Work required
Rewrite the data below as a JSON list of strings, one string for each line of text, with blank lines left out. Leave the pictures out of the list.

BEGIN

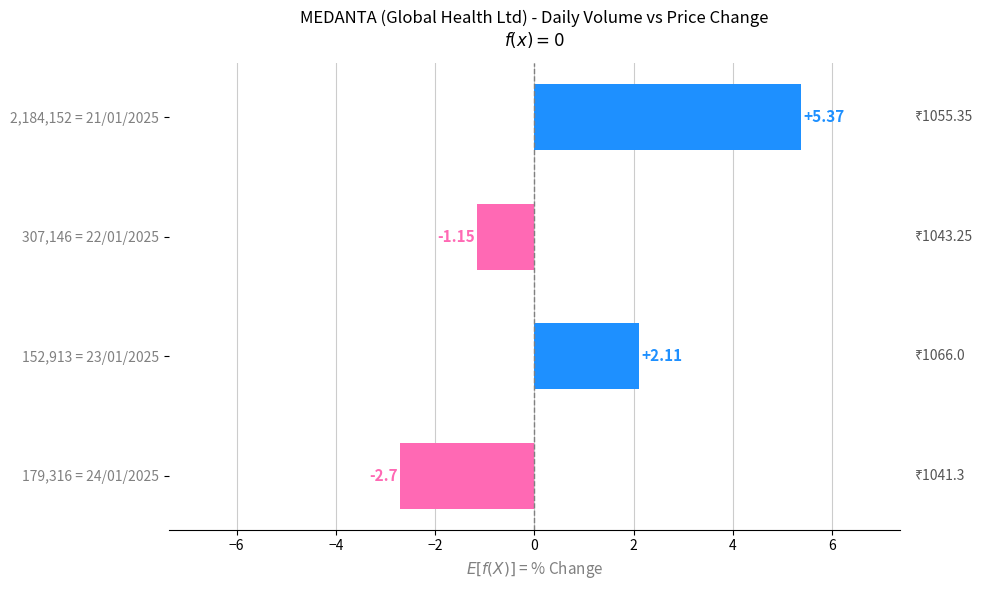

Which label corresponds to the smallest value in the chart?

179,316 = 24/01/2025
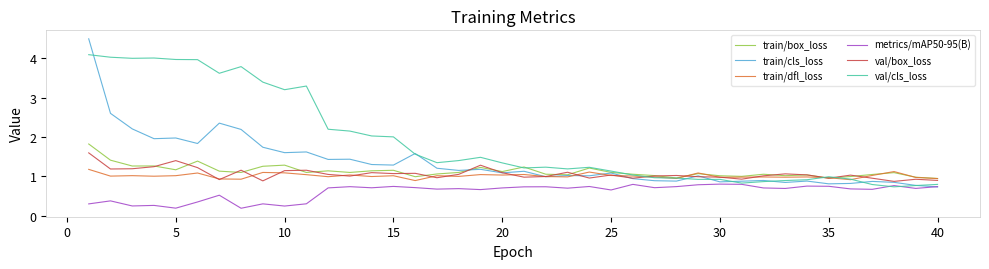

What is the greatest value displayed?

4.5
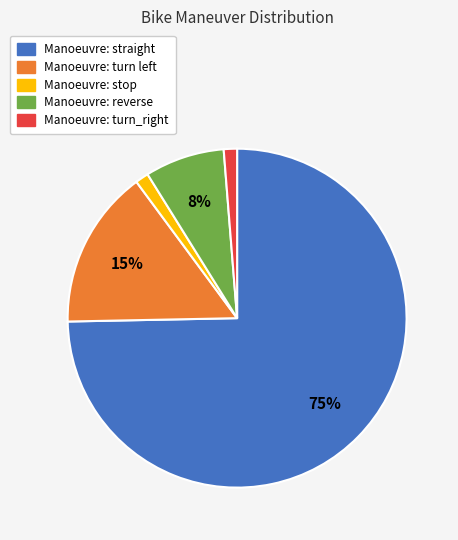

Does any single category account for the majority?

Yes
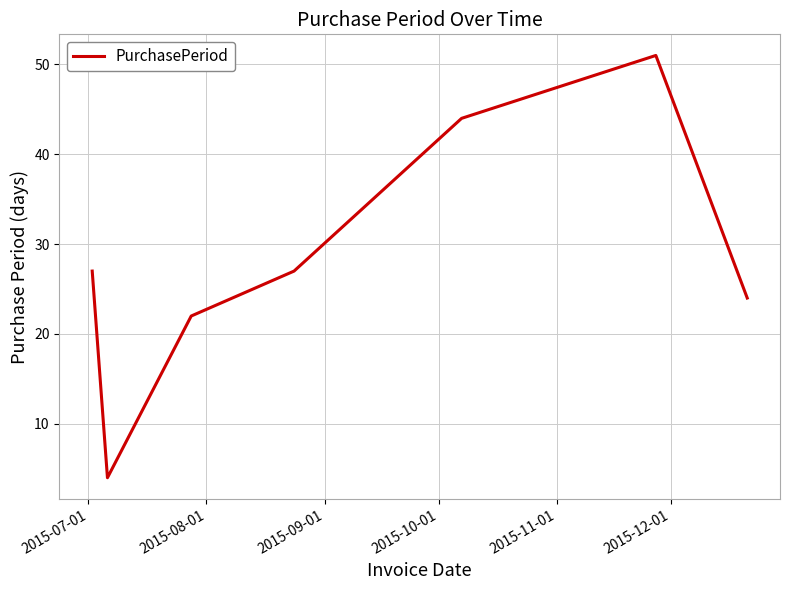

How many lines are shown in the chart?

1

END

Completed exercise
[
  "Which label corresponds to the smallest value in the chart?",
  "179,316 = 24/01/2025",
  "What is the greatest value displayed?",
  "4.5",
  "Does any single category account for the majority?",
  "Yes",
  "How many lines are shown in the chart?",
  "1"
]